Return each line of the material below exactly. Begin at the first and end on the line with "a aaaaa aaaaaaaaaa-aaaaaaaaa".

# The records

◇ ◇ ◇

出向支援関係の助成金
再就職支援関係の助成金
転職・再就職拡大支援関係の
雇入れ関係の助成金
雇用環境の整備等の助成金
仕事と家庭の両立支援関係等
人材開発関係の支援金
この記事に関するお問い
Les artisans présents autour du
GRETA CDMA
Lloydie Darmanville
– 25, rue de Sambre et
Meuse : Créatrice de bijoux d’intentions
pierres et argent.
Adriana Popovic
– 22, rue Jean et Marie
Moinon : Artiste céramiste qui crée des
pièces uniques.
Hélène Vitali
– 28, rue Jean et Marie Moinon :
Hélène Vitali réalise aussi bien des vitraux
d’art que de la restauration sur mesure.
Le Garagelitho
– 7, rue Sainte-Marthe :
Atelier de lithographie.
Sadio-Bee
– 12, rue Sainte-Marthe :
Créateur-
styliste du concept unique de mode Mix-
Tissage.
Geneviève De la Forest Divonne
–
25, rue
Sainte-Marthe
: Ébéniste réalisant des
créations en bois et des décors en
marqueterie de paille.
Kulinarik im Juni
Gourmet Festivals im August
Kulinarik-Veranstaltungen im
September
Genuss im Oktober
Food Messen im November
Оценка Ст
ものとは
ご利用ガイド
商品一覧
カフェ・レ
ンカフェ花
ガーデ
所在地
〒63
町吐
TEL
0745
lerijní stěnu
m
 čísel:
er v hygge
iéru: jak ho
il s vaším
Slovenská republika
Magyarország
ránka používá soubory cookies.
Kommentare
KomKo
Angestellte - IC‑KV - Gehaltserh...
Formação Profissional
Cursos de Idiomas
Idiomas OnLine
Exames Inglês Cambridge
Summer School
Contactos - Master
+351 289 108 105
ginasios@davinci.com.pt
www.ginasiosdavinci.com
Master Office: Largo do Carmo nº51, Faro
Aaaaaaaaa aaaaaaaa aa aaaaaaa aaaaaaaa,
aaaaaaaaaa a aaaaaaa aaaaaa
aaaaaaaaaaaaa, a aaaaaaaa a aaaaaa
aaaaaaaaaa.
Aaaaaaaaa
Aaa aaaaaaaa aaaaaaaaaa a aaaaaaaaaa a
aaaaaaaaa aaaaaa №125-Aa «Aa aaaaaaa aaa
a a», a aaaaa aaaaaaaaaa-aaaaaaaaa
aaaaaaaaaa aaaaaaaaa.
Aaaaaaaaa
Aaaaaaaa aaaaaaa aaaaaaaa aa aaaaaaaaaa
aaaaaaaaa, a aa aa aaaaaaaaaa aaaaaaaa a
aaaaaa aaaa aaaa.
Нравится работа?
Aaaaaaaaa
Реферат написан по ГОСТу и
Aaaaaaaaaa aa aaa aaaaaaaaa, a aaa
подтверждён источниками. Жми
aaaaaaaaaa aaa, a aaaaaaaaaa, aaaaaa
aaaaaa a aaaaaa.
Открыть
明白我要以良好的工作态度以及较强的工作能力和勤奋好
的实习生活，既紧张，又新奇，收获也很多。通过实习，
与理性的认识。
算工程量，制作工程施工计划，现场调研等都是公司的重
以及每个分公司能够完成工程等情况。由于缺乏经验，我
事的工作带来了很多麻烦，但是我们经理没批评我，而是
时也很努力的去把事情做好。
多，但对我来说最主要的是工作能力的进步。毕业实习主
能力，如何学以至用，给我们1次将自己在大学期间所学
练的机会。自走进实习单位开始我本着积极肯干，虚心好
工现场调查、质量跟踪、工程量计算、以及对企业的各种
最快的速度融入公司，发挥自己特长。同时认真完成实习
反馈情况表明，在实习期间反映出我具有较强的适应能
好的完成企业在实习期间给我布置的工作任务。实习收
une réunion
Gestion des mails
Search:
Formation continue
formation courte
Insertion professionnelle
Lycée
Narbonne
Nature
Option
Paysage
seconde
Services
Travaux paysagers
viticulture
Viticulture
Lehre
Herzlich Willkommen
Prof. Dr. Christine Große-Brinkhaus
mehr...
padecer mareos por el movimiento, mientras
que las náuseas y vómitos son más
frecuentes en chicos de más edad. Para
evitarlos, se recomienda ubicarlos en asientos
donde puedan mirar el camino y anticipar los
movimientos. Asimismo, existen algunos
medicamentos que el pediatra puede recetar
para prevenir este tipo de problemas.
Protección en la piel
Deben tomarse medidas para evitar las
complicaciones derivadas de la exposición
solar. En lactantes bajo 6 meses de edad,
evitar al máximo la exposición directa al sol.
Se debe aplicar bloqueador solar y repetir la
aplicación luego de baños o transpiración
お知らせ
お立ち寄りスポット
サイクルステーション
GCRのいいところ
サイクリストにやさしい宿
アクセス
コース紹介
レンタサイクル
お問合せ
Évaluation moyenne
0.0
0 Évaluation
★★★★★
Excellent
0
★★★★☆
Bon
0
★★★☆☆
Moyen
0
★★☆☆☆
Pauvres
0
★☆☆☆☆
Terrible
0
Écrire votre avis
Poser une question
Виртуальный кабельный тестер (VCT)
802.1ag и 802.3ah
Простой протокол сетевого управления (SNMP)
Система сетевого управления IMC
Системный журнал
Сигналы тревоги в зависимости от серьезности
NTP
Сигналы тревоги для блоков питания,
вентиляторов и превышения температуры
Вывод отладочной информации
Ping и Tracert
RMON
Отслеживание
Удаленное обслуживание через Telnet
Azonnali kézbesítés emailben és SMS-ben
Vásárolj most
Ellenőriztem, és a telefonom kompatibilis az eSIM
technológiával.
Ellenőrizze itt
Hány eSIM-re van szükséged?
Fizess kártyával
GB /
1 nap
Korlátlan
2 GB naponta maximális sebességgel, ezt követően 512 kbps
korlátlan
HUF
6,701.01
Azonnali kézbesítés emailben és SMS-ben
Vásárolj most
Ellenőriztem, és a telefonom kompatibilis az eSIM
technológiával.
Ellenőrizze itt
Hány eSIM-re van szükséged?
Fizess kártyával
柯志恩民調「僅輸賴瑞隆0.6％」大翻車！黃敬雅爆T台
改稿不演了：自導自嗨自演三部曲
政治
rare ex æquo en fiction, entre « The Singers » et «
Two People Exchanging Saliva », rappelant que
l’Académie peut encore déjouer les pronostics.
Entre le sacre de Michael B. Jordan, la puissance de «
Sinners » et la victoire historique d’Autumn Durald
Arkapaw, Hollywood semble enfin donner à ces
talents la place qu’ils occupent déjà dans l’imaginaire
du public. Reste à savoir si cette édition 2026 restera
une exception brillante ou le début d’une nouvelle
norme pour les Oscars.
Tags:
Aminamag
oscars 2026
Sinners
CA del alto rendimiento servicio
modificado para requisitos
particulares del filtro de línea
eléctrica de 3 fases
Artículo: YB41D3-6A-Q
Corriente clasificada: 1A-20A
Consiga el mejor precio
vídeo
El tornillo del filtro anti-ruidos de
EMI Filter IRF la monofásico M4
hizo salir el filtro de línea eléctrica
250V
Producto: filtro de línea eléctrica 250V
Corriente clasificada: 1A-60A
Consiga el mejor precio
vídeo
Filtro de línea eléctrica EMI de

◇ ◇ ◇

# Exercise response
出向支援関係の助成金
再就職支援関係の助成金
転職・再就職拡大支援関係の
雇入れ関係の助成金
雇用環境の整備等の助成金
仕事と家庭の両立支援関係等
人材開発関係の支援金
この記事に関するお問い
Les artisans présents autour du
GRETA CDMA
Lloydie Darmanville
– 25, rue de Sambre et
Meuse : Créatrice de bijoux d’intentions
pierres et argent.
Adriana Popovic
– 22, rue Jean et Marie
Moinon : Artiste céramiste qui crée des
pièces uniques.
Hélène Vitali
– 28, rue Jean et Marie Moinon :
Hélène Vitali réalise aussi bien des vitraux
d’art que de la restauration sur mesure.
Le Garagelitho
– 7, rue Sainte-Marthe :
Atelier de lithographie.
Sadio-Bee
– 12, rue Sainte-Marthe :
Créateur-
styliste du concept unique de mode Mix-
Tissage.
Geneviève De la Forest Divonne
–
25, rue
Sainte-Marthe
: Ébéniste réalisant des
créations en bois et des décors en
marqueterie de paille.
Kulinarik im Juni
Gourmet Festivals im August
Kulinarik-Veranstaltungen im
September
Genuss im Oktober
Food Messen im November
Оценка Ст
ものとは
ご利用ガイド
商品一覧
カフェ・レ
ンカフェ花
ガーデ
所在地
〒63
町吐
TEL
0745
lerijní stěnu
m
 čísel:
er v hygge
iéru: jak ho
il s vaším
Slovenská republika
Magyarország
ránka používá soubory cookies.
Kommentare
KomKo
Angestellte - IC‑KV - Gehaltserh...
Formação Profissional
Cursos de Idiomas
Idiomas OnLine
Exames Inglês Cambridge
Summer School
Contactos - Master
+351 289 108 105
ginasios@davinci.com.pt
www.ginasiosdavinci.com
Master Office: Largo do Carmo nº51, Faro
Aaaaaaaaa aaaaaaaa aa aaaaaaa aaaaaaaa,
aaaaaaaaaa a aaaaaaa aaaaaa
aaaaaaaaaaaaa, a aaaaaaaa a aaaaaa
aaaaaaaaaa.
Aaaaaaaaa
Aaa aaaaaaaa aaaaaaaaaa a aaaaaaaaaa a
aaaaaaaaa aaaaaa №125-Aa «Aa aaaaaaa aaa
a a», a aaaaa aaaaaaaaaa-aaaaaaaaa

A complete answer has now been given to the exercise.